REQUIRED ACTION → When you reach the line containing "Figure 2. Interface" in the records below, start copying exactly, and stop once you have copied the line containing "Table 3: Percentage".

Collected data

* * *

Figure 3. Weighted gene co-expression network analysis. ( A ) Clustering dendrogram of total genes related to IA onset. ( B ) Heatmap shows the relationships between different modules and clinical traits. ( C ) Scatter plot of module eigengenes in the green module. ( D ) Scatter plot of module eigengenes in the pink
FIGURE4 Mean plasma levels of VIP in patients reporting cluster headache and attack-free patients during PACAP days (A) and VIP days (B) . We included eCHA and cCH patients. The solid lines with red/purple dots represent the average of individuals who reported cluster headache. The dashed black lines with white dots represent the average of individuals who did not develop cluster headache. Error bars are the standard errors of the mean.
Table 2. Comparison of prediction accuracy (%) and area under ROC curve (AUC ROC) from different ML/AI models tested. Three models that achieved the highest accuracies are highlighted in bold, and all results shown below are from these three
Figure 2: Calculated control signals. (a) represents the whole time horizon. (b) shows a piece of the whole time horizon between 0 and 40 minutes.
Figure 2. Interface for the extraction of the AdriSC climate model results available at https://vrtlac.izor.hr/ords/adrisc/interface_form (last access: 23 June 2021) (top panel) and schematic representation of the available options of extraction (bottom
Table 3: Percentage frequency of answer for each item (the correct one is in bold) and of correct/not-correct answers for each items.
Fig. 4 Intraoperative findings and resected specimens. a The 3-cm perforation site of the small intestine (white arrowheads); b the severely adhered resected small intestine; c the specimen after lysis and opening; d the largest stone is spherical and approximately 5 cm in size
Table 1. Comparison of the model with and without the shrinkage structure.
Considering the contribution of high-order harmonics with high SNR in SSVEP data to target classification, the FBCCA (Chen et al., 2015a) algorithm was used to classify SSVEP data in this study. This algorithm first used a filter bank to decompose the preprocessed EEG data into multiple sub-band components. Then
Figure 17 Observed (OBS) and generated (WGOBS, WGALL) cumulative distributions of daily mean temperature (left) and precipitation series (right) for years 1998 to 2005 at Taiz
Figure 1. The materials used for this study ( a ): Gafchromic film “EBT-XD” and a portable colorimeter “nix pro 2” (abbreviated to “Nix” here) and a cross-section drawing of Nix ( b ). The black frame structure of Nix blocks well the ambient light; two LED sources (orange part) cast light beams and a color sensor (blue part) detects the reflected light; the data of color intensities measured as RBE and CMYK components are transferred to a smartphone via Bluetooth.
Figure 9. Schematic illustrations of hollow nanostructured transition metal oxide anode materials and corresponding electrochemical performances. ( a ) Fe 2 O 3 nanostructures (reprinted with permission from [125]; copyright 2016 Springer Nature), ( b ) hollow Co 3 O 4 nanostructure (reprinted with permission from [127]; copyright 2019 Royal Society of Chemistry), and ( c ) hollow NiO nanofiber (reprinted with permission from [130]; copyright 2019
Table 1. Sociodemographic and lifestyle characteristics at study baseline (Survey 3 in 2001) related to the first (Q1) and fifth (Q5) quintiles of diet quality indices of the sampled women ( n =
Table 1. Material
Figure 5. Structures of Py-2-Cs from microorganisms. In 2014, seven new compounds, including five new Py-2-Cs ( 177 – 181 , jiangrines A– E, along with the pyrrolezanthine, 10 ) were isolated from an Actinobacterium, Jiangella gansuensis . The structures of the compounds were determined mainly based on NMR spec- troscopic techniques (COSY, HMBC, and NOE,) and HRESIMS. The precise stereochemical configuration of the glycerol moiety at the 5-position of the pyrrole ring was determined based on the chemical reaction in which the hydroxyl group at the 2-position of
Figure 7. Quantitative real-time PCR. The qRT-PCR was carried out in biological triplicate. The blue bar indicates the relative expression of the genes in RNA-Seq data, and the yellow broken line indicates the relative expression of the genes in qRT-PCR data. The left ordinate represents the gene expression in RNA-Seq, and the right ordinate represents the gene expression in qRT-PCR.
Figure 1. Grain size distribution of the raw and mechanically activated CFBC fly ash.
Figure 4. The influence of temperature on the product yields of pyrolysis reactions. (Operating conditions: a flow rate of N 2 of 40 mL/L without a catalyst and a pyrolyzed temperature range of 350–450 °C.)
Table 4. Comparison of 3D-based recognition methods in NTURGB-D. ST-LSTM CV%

* * *

TASK RESULT →
Figure 2. Interface for the extraction of the AdriSC climate model results available at https://vrtlac.izor.hr/ords/adrisc/interface_form (last access: 23 June 2021) (top panel) and schematic representation of the available options of extraction (bottom
Table 3: Percentage frequency of answer for each item (the correct one is in bold) and of correct/not-correct answers for each items.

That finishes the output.